## Example 1.7a in the Textbook [ENDORSED]

$\Delta p \Delta x\geq \frac{h}{4\pi }$

Danielle Sumilang - 1F
Posts: 31
Joined: Fri Apr 06, 2018 11:05 am

### Example 1.7a in the Textbook

Hello!

Can someone please explain how the uncertainty in the position of a marble of mass 1.0 g given that its speed is known to within 1.0 mm s^-1 was calculated? I understand that the equation for the uncertainty principle is delta p x delta >= 1/2 h bar, but where did the equation delta p = m times delta v come from? Thank you!

AshleyLamba1H
Posts: 30
Joined: Fri Apr 06, 2018 11:03 am

### Re: Example 1.7a in the Textbook

The equation to find momentum is p = mv (momentum = mass * velocity). To find the change in momentum, you would put a delta in front of every variable except mass, because in the case of the marble, its mass is not changing.

Phil Timoteo 1K
Posts: 101
Joined: Fri Apr 06, 2018 11:05 am

### Re: Example 1.7a in the Textbook

P=mv

Andre-1H
Posts: 39
Joined: Fri Apr 06, 2018 11:01 am

### Re: Example 1.7a in the Textbook  [ENDORSED]

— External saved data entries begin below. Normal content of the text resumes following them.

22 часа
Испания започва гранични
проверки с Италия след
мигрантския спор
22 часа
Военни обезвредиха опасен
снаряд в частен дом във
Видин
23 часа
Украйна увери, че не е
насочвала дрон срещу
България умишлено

Yep just to add on it makes sense that the second equation is like that because for an object like a marble its speed can change, meaning that its momentum can change, leading to the delta symbol. However, its mass is constant, and cannot change.

QuincyH1G
Posts: 17
Joined: Mon Apr 09, 2018 1:40 pm
Been upvoted: 1 time

### Re: Example 1.7a in the Textbook

Like this example, when calculating the uncertainty in position, is the uncertainty in velocity always positive.